§ THE TASK
Reproduce the data below with every "Transcribe" swapped for "Copy out" and everything else left as it is. Leave the pictures out of your version.

§ DATA IN THIS EXERCISE
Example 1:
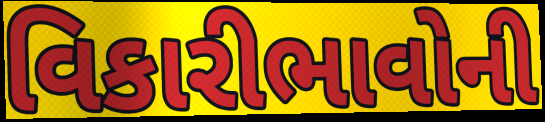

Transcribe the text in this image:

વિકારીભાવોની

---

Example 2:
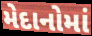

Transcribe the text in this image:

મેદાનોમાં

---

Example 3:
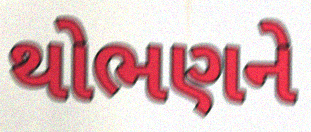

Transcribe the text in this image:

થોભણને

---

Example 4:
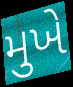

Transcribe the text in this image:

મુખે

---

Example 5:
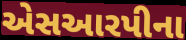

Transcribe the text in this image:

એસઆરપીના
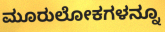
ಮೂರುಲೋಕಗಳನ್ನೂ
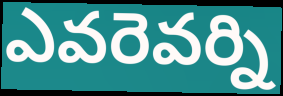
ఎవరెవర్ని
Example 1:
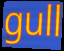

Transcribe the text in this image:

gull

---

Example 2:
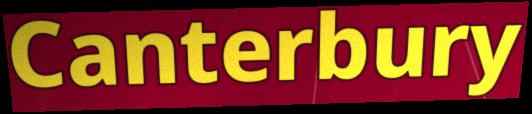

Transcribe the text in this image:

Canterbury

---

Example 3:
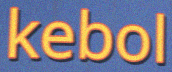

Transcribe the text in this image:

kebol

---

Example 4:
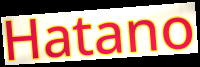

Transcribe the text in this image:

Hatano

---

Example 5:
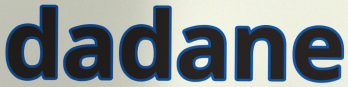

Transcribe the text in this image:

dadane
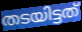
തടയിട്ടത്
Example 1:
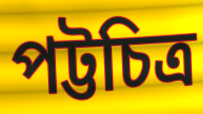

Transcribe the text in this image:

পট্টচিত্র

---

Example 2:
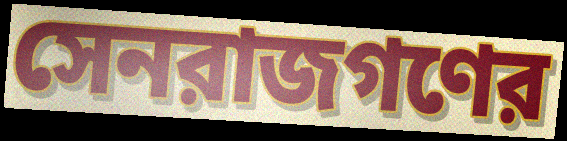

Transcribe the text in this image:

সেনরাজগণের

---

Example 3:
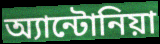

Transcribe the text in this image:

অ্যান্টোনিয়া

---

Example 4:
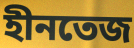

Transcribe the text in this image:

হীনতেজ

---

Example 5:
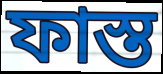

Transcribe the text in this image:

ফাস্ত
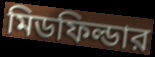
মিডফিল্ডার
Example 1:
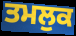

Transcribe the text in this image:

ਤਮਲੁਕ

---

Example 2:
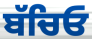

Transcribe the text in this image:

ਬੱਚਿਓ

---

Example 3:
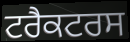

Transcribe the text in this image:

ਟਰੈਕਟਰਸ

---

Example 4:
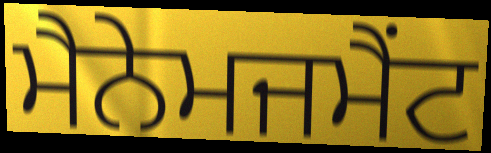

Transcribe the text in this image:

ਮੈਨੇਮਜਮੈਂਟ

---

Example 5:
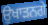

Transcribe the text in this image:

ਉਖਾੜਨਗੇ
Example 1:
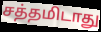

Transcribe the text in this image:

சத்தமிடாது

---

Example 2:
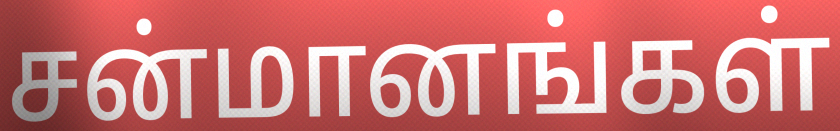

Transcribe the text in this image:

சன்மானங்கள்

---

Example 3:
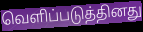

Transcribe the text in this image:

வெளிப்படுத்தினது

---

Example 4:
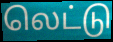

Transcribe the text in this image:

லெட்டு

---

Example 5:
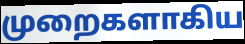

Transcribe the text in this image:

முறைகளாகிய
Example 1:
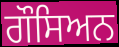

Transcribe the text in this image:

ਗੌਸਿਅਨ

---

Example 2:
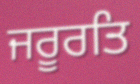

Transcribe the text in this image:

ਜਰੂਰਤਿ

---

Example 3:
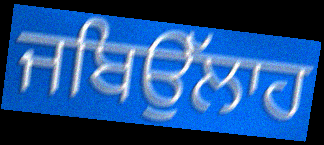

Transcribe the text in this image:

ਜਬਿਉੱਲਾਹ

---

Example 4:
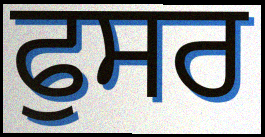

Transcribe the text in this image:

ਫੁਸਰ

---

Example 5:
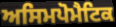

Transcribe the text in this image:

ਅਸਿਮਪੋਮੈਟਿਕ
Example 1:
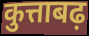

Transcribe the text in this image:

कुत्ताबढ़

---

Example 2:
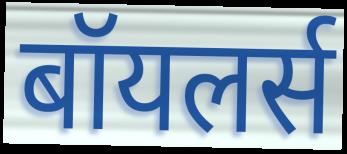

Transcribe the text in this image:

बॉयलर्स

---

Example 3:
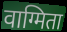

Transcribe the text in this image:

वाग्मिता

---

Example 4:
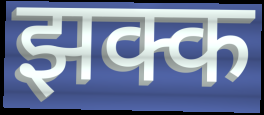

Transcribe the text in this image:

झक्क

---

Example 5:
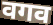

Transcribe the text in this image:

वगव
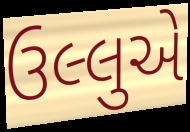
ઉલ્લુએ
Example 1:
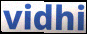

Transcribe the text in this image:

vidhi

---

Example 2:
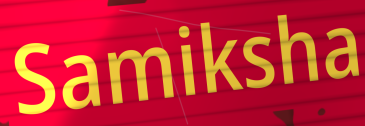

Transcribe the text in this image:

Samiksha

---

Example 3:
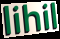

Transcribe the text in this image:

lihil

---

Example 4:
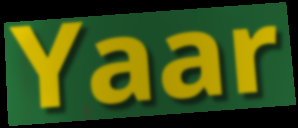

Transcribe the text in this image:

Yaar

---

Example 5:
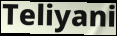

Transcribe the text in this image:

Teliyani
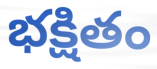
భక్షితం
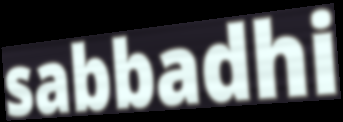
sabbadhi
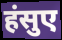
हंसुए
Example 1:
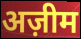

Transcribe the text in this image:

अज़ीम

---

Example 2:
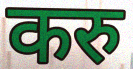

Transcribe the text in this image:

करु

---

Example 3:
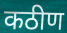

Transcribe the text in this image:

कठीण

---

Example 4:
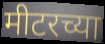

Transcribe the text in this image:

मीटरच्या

§ THE ANSWER
Example 1:

Copy out the text in this image:

વિકારીભાવોની

---

Example 2:

Copy out the text in this image:

મેદાનોમાં

---

Example 3:

Copy out the text in this image:

થોભણને

---

Example 4:

Copy out the text in this image:

મુખે

---

Example 5:

Copy out the text in this image:

એસઆરપીના
ಮೂರುಲೋಕಗಳನ್ನೂ
ఎవరెవర్ని
Example 1:

Copy out the text in this image:

gull

---

Example 2:

Copy out the text in this image:

Canterbury

---

Example 3:

Copy out the text in this image:

kebol

---

Example 4:

Copy out the text in this image:

Hatano

---

Example 5:

Copy out the text in this image:

dadane
തടയിട്ടത്
Example 1:

Copy out the text in this image:

পট্টচিত্র

---

Example 2:

Copy out the text in this image:

সেনরাজগণের

---

Example 3:

Copy out the text in this image:

অ্যান্টোনিয়া

---

Example 4:

Copy out the text in this image:

হীনতেজ

---

Example 5:

Copy out the text in this image:

ফাস্ত
মিডফিল্ডার
Example 1:

Copy out the text in this image:

ਤਮਲੁਕ

---

Example 2:

Copy out the text in this image:

ਬੱਚਿਓ

---

Example 3:

Copy out the text in this image:

ਟਰੈਕਟਰਸ

---

Example 4:

Copy out the text in this image:

ਮੈਨੇਮਜਮੈਂਟ

---

Example 5:

Copy out the text in this image:

ਉਖਾੜਨਗੇ
Example 1:

Copy out the text in this image:

சத்தமிடாது

---

Example 2:

Copy out the text in this image:

சன்மானங்கள்

---

Example 3:

Copy out the text in this image:

வெளிப்படுத்தினது

---

Example 4:

Copy out the text in this image:

லெட்டு

---

Example 5:

Copy out the text in this image:

முறைகளாகிய
Example 1:

Copy out the text in this image:

ਗੌਸਿਅਨ

---

Example 2:

Copy out the text in this image:

ਜਰੂਰਤਿ

---

Example 3:

Copy out the text in this image:

ਜਬਿਉੱਲਾਹ

---

Example 4:

Copy out the text in this image:

ਫੁਸਰ

---

Example 5:

Copy out the text in this image:

ਅਸਿਮਪੋਮੈਟਿਕ
Example 1:

Copy out the text in this image:

कुत्ताबढ़

---

Example 2:

Copy out the text in this image:

बॉयलर्स

---

Example 3:

Copy out the text in this image:

वाग्मिता

---

Example 4:

Copy out the text in this image:

झक्क

---

Example 5:

Copy out the text in this image:

वगव
ઉલ્લુએ
Example 1:

Copy out the text in this image:

vidhi

---

Example 2:

Copy out the text in this image:

Samiksha

---

Example 3:

Copy out the text in this image:

lihil

---

Example 4:

Copy out the text in this image:

Yaar

---

Example 5:

Copy out the text in this image:

Teliyani
భక్షితం
sabbadhi
हंसुए
Example 1:

Copy out the text in this image:

अज़ीम

---

Example 2:

Copy out the text in this image:

करु

---

Example 3:

Copy out the text in this image:

कठीण

---

Example 4:

Copy out the text in this image:

मीटरच्या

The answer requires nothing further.